In the meantime, people are trying to get here as fast as they possibly can.  My dad and my fourth brother, Chris, are flying out here tomorrow from Colorado.  Bobby’s wife, Blair, is flying in tonight.  My mom’s sisters and a few nieces and/or nephews are driving from Massachusetts as I write this.  We’re trying to be together and with Billy as much as possible.

He’s in the ICU, and visits are restricted to the immediate family.  The focus right now has changed.  We’re not trying to beat cancer right now (we’ll get to that later).  Right now, we’re focused on beating the infection and keeping him alive.

Billy is there, but he’s not the same Billy we’ve all come to know and love.  That Billy loves to care for people, to buy things for them, to clean up their messes, to give until he has nothing left, and to make life a lot of fun.  The Billy in the ICU is in a lot of pain.  He can’t really talk, and isn’t always alert all of the time.  He’s needy, and he looks ill.  He’s not the same Billy that we all saw a month ago. 

The picture at the top of this blog was taken at his graduation from flight school on September 2, 2010.  No matter what happens here at Walter Reed, that’s the Billy I’ll always remember.

At this point, the picture is grim, but the hope isn’t gone.  He’s still alive.  We can still pray.  So please pray, for whatever comes to mind.  I trust that God will show you how.
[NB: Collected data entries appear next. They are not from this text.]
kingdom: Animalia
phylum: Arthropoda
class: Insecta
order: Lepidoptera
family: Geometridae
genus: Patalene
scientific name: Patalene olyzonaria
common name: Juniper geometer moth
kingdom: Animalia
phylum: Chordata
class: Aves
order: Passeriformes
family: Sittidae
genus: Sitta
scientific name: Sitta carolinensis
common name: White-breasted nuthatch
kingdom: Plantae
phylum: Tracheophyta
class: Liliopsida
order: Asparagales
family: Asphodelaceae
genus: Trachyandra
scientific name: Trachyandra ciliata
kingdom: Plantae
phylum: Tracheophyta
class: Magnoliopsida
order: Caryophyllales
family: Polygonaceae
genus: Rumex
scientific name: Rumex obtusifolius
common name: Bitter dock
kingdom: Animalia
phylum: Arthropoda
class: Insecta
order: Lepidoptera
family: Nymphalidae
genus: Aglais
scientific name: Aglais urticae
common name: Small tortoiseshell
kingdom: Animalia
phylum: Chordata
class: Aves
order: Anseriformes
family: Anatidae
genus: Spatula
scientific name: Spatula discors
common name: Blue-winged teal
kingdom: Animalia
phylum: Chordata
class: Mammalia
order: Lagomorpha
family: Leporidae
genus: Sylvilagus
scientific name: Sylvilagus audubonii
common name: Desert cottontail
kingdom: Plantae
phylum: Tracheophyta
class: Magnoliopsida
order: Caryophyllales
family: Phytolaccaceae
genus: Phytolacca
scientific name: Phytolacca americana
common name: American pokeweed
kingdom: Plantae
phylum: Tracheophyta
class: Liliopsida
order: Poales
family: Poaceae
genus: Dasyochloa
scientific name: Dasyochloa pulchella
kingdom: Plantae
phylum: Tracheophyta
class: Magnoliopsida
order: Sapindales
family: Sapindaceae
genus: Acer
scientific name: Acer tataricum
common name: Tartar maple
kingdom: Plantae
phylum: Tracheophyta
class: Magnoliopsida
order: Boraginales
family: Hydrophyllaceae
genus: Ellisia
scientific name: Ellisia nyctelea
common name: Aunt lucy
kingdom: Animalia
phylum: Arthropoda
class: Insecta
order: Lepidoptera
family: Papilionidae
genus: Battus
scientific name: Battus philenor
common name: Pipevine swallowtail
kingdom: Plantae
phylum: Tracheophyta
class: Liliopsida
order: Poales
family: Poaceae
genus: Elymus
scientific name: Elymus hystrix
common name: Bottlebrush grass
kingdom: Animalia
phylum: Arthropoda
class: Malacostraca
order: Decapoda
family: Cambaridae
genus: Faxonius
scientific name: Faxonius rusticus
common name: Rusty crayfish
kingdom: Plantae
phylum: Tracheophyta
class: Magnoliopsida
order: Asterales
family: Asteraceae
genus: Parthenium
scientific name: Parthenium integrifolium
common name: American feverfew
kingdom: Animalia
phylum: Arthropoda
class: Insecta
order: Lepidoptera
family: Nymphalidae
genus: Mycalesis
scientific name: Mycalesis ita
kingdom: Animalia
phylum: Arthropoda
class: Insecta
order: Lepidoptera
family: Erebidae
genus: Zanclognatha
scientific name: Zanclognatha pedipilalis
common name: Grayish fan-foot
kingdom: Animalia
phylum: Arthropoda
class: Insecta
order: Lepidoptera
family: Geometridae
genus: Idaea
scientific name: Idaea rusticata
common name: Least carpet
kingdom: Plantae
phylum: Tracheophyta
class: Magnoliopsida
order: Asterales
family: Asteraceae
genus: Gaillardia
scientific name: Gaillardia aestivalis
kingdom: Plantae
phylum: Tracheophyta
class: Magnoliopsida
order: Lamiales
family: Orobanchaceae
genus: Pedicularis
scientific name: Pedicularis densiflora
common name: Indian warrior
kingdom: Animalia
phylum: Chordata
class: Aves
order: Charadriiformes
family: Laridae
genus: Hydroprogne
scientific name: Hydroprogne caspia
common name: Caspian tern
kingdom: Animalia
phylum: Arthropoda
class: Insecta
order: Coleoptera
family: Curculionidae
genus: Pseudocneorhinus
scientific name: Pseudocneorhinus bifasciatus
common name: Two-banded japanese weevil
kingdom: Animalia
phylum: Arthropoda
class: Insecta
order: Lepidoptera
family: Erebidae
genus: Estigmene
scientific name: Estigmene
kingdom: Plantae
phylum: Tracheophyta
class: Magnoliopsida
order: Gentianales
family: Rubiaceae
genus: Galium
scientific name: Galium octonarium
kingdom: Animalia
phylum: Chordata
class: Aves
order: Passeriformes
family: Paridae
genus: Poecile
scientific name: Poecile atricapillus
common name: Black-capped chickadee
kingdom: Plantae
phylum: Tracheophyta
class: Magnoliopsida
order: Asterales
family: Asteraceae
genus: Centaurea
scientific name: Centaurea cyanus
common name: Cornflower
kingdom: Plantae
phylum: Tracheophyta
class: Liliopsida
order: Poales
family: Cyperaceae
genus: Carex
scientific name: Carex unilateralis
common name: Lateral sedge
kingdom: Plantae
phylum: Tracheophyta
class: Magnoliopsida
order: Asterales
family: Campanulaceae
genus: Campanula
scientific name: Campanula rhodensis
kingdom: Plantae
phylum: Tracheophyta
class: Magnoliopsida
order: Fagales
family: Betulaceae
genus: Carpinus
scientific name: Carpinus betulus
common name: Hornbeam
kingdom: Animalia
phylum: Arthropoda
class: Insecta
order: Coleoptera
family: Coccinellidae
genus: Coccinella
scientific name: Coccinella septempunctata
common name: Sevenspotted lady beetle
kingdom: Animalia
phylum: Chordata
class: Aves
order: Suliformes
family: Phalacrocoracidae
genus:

You may text, or send Facebook messages or emails.  We probably won’t respond right away.  And we may not answer calls.  We can’t have our phones on in the ICU. 

I was in the ICU with Billy a little bit ago.  I felt so helpless.  It feels like there’s nothing I can do.  I spoke to him about our plans for the evening…we were going to get something to eat, and then we’d be back to visit him.  He seemed confused.  The pain and medicines and trauma are a lot for him to bear.  All I could do was to say, “I love you.”  And I saw his lips move.  I read his lips.  “I love you too” he said silently through his lips.  But I heard him loud and clear.  I know he loves me.  He has proven that time and again by how he has lived. 

I know some of you may think it absurd for me to write a blog entry at a time like this—but this blog has been good for me, for all of us.  It’s the best way I know to let all of us be in this together.  I don’t know how all of this will end, but we’re going to need you—our family and friends—to press forward.  And I wanted you to know what’s going on.  It happened so fast, and it has taken all of us by surprise.

The social worker told us not to try to make sense of it all.  “Your brains will be like scrambled eggs,” she said.  And she’s right.  It’s hard to understand anything right now.  Except that I want to be with my brother as much as I possibly can.  So I’m off to the ICU…

Thank you for your thoughts, words of encouragement, hugs, prayers, and offers to help.  I don’t know how we could do this without all of you.